THE TASK
Each line with the word "right" must appear in the answer, copied from the records.
⁂
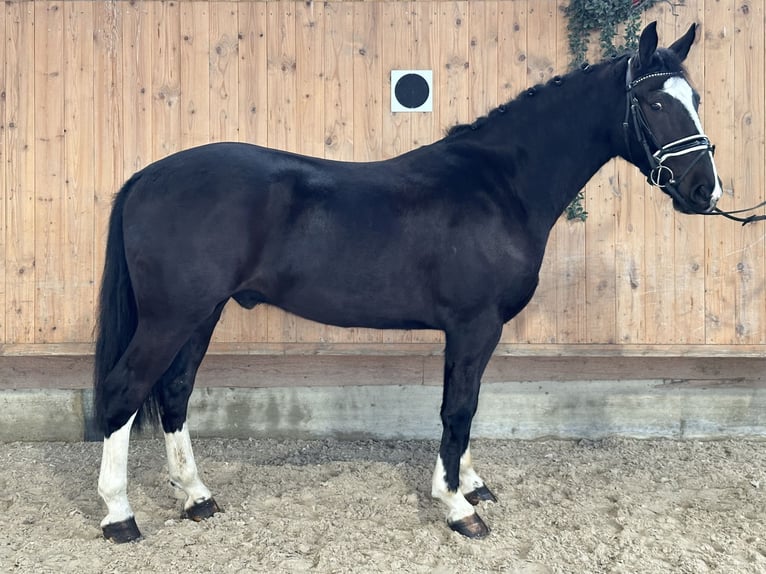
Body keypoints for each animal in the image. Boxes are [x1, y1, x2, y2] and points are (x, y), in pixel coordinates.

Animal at [94, 23, 720, 544]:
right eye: (653, 101)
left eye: (696, 100)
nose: (703, 190)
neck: (499, 185)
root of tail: (146, 176)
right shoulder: (474, 326)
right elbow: (458, 408)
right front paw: (458, 506)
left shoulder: (473, 331)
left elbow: (467, 405)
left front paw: (470, 484)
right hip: (172, 316)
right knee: (125, 390)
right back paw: (119, 516)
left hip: (203, 313)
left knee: (174, 391)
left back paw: (196, 497)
⁂
PROBLEM SOLUTION
right eye: (653, 101)
right shoulder: (474, 326)
right elbow: (458, 408)
right front paw: (458, 506)
right hip: (172, 316)
right knee: (125, 390)
right back paw: (119, 516)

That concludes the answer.